EV-103 Study: 121 patients with previously untreated locally advanced or metastatic urothelial cancer who were not eligible for cisplatin-containing chemotherapy (PADCEV in combination with pembrolizumab)
The most common adverse reactions, including laboratory abnormalities (≥20%), of PADCEV in combination with pembrolizumab were glucose increased, aspartate aminotransferase increased, rash, hemoglobin decreased, creatinine increased, peripheral neuropathy, lymphocytes decreased, fatigue, alanine aminotransferase increased, sodium decreased, lipase increased, albumin decreased, alopecia, phosphate decreased, decreased weight, diarrhea, pruritus, decreased appetite, nausea, dysgeusia, potassium decreased, neutrophils decreased, urinary tract infection, constipation, potassium increased, calcium increased, peripheral edema, dry eye, dizziness, arthralgia, and dry skin.

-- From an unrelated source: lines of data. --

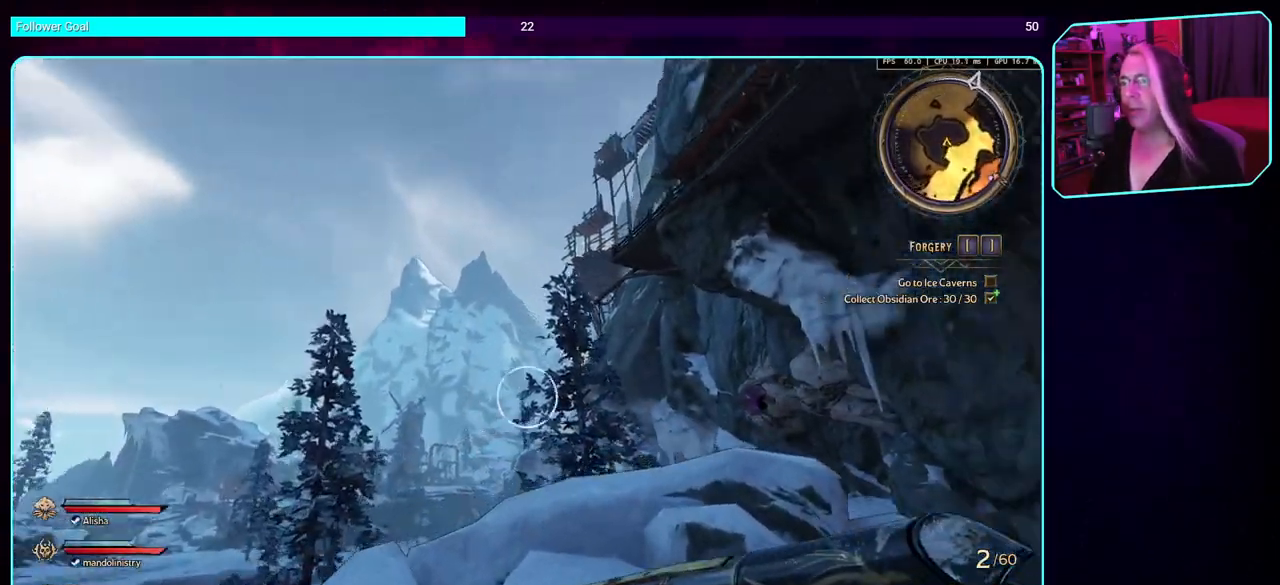
{"keys": ["a", "w"], "mouse": [], "events": []}
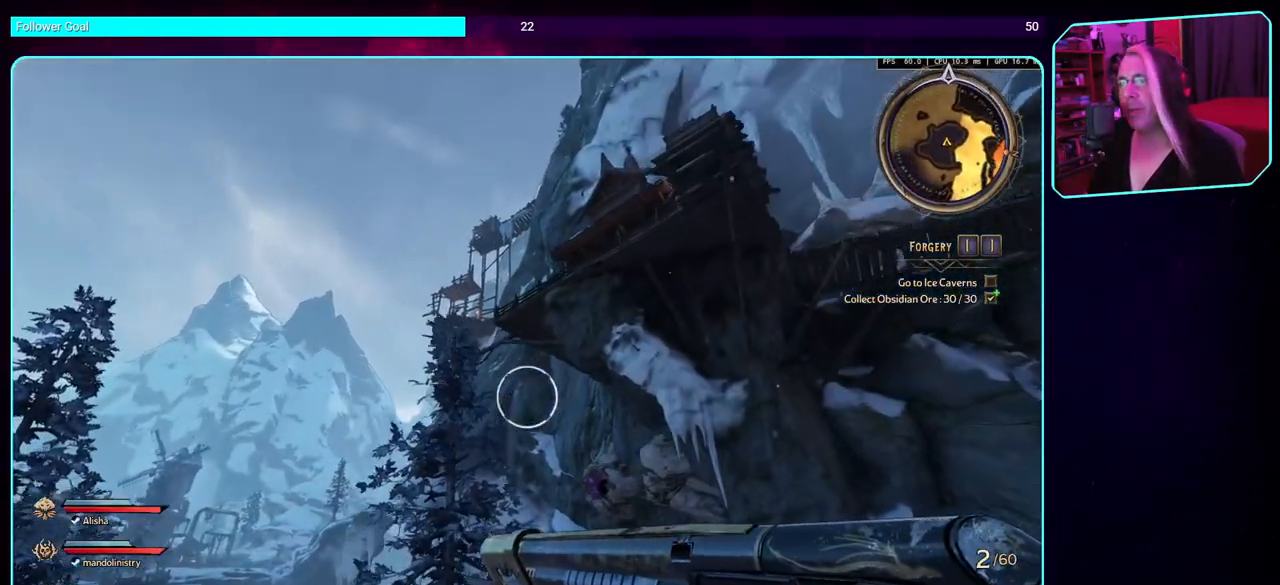
{"keys": ["a", "w"], "mouse": [], "events": [[333, "space", "down"], [483, "space", "up"]]}
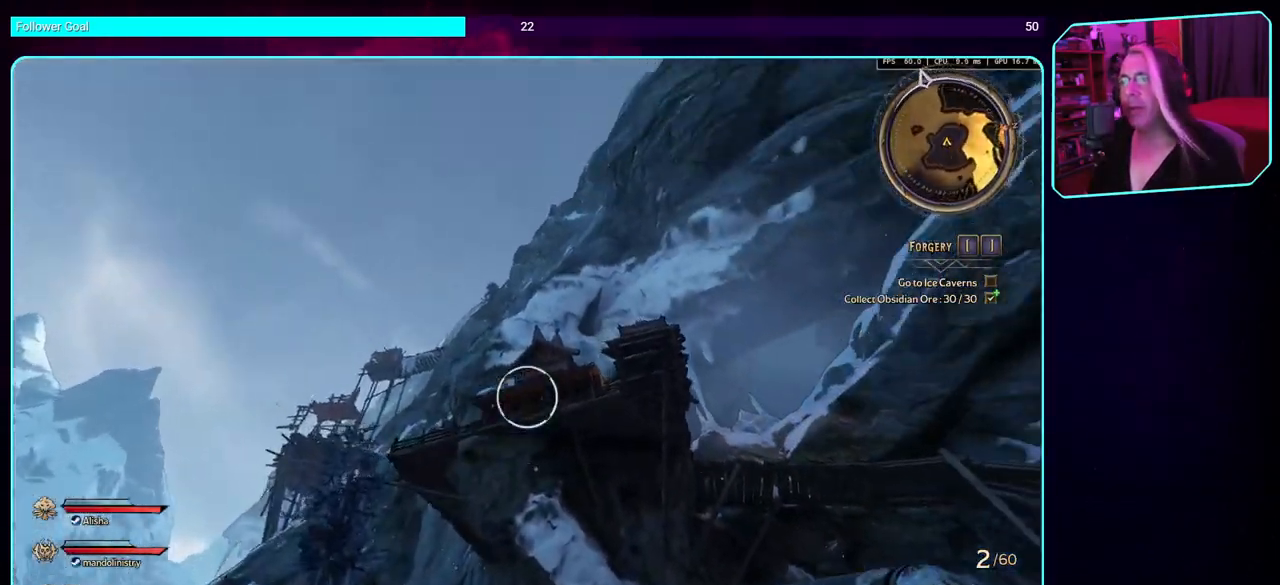
{"keys": ["a"], "mouse": [], "events": [[300, "w", "up"]]}
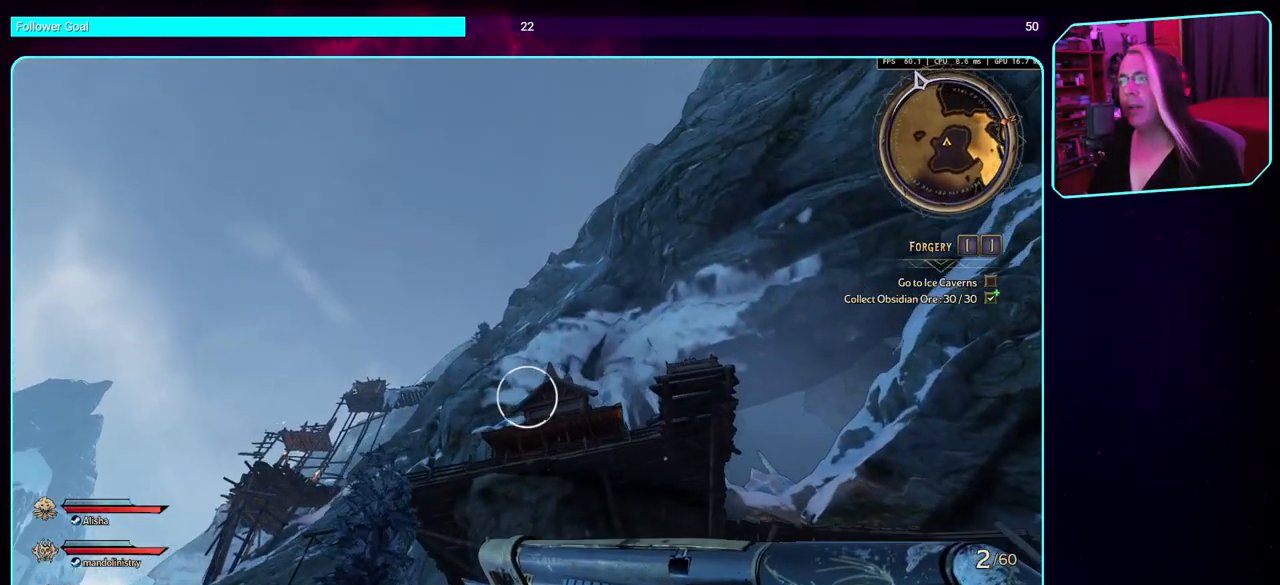
{"keys": ["a"], "mouse": [], "events": []}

Serious adverse reactions occurred in 50% of patients treated with PADCEV in combination with pembrolizumab. The most common serious adverse reactions (≥2%) were acute kidney injury (7%), urinary tract infection (7%), urosepsis (5%), sepsis (3.3%), pneumonia (3.3%), hematuria (3.3%), pneumonitis (3.3%), urinary retention (2.5%), diarrhea (2.5%), myasthenia gravis (2.5%), myositis (2.5%), anemia (2.5%), and hypotension (2.5%). Fatal adverse reactions occurred in 5% of patients treated with PADCEV in combination with pembrolizumab including sepsis (1.6%), bullous dermatitis (0.8%), myasthenia gravis (0.8%), and pneumonitis/ILD (0.8%). Adverse reactions leading to discontinuation of PADCEV occurred in 36% of patients. The most common adverse reactions (≥2%) leading to discontinuation of PADCEV were peripheral neuropathy (20%) and rash (6%). Adverse reactions leading to dose interruption of PADCEV occurred in 69% of patients. The most common adverse reactions (≥2%) leading to dose interruption of PADCEV were peripheral neuropathy (18%), rash (12%), lipase increased (6%), pneumonitis (6%), diarrhea (4.1%), acute kidney injury (3.3%), alanine aminotransferase increased (3.3%), fatigue (3.3%), neutropenia (3.3%), urinary tract infection (3.3%), amylase increased (2.5%), anemia (2.5%), COVID-19 (2.5%), hyperglycemia (2.5%), and hypotension (2.5%). Adverse reactions leading to dose reduction of PADCEV occurred in 45% of patients. The most common adverse reactions (≥2%) leading to dose reduction of PADCEV were peripheral neuropathy (17%), rash (12%), fatigue (5%), neutropenia (5%), and diarrhea (4.1%).

Drug Interactions
Effects of other drugs on PADCEV (Dual P-gp and Strong CYP3A4 Inhibitors)
Concomitant use with dual P-gp and strong CYP3A4 inhibitors may increase unconjugated monomethyl auristatin E exposure, which may increase the incidence or severity of PADCEV toxicities. Closely monitor patients for signs of toxicity when PADCEV is given concomitantly with dual P-gp and strong CYP3A4 inhibitors.

Specific Populations
Lactation Advise lactating women not to breastfeed during treatment with PADCEV and for at least 3 weeks after the last dose.

Hepatic impairment Avoid the use of PADCEV in patients with moderate or severe hepatic impairment.